As I ready myself for writing each day (cup of coffee, comfy slippers, overhead fan on “low”, snack waiting in the fridge) I hear the voices of my characters call to me. I see their faces and feel their impatience. They are anxious for their stories to be told.

So, I set aside my laundry until later, allow the weeds to grow just a little taller, put something on the counter to defrost for dinner, and hope there is time at the end of the day for a quick walk around the block. I warm my cup of coffee in the microwave and head for my office.

I click on the overhead fan, rest my fingers on the keyboard, and close my eyes. A few minutes later, I pause, satisfied that I’ve made the right choice for my day.

Then, I start in again, doing what I love best.

Brenda

Please visit my other blogs at spiritualsnippets.com and 5scribesandtheirstories.com

Personal Writing Motto

Recently, I’ve read quite a few articles on when, and how often, to write. Authors are giving advice which varies on # of words to write per day, # of days to write per week, and “free”/ “break” days from writing. They give opinions on where to sit while writing, how often to get up and take a walk, optimal lighting, inspiring background music, even which fabrics are the most comfortable.

Nike says “Just Do It”. IMAX offers: “Think Big”. Sony uses the slogan: “Make Believe.” Energizer’s is: “Keeps going and going and going.” Kodak: “Share moments. Share Life.” ; Yellow Pages: “Let your fingers do the walking;” Taco Bell: “Think Outside the Bun;” Pizza Hut: “Make it great;” fitspholic.tumblr.com states: “Turn Intentions to Actions.”

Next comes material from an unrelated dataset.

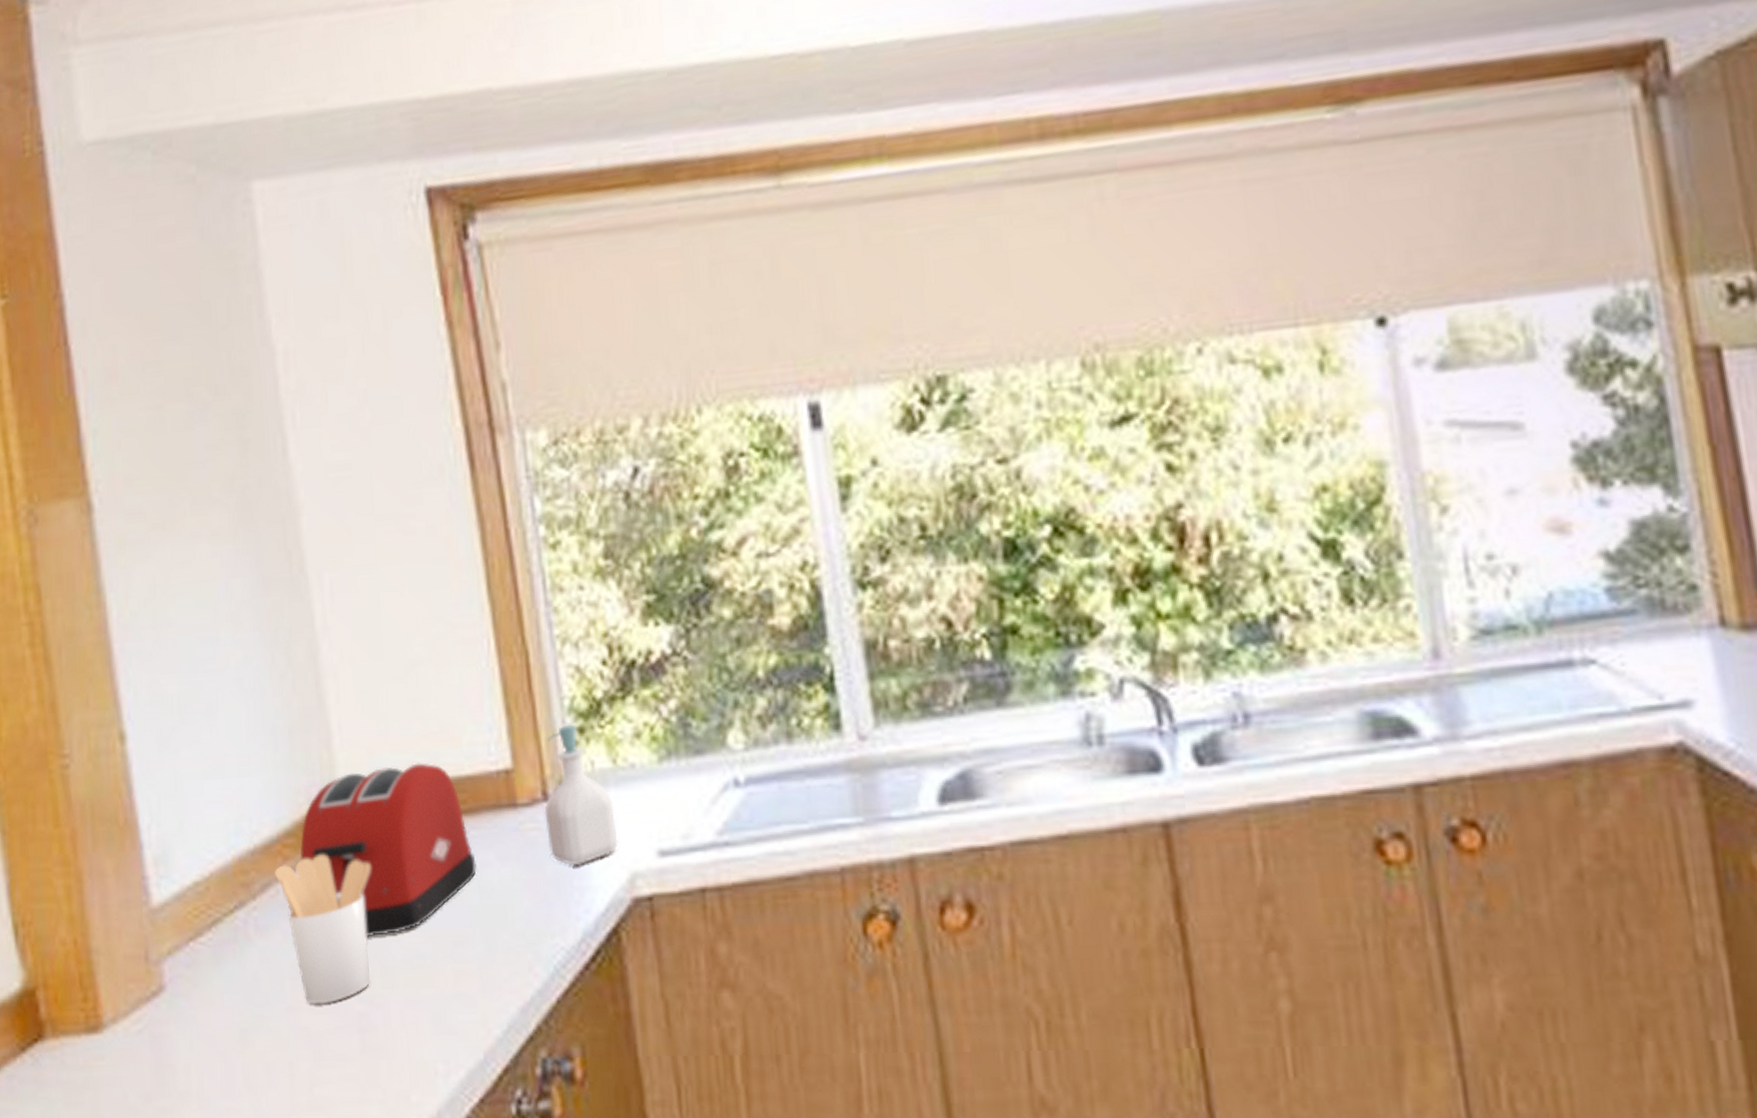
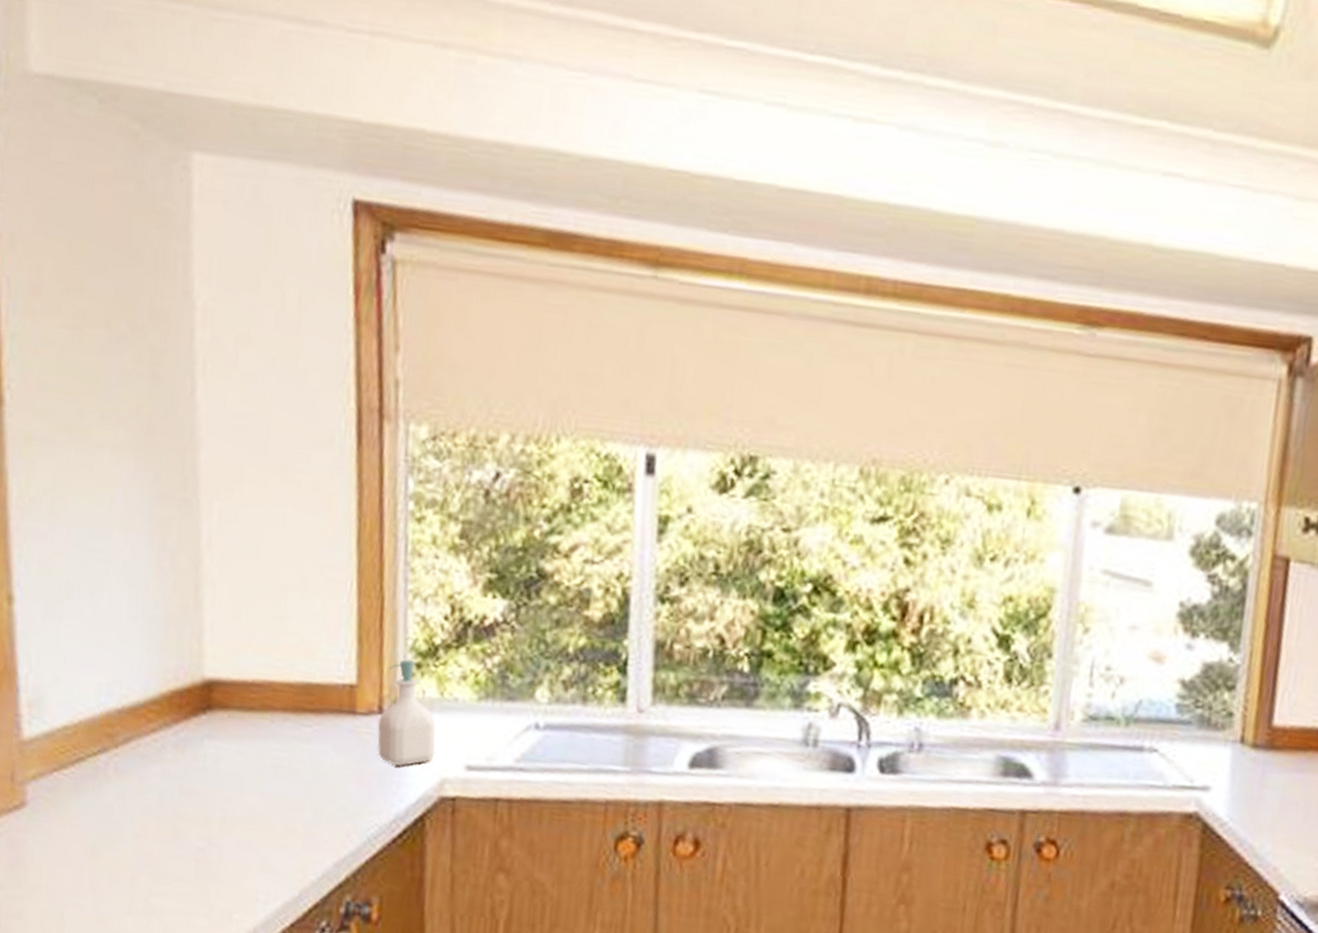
utensil holder: present [275,854,371,1005] -> none [138,722,224,837]
toaster: present [300,763,477,938] -> none [163,664,315,793]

So what advice could I possibly have to offer? I’m glad you asked. This is my personal writing motto: always write what you will be proud to reread some 20+ years from now. Write the truth, without prejudice or malice; write from the heart; write words that honor God.

Keep plugging along. Don’t give up. Push forward. See it through. Move ahead.

Don’t click on “publish” until you are sure: it’s spelled right, it looks right, it sounds right. And when mistakes come (as they inevitably will), extend yourself the grace to forgive your own humanness and imperfections.

Then, get yourself back to the keyboard. It’s a brand new day. See it from a fresh perspective. Write from your soul. Say it with heart.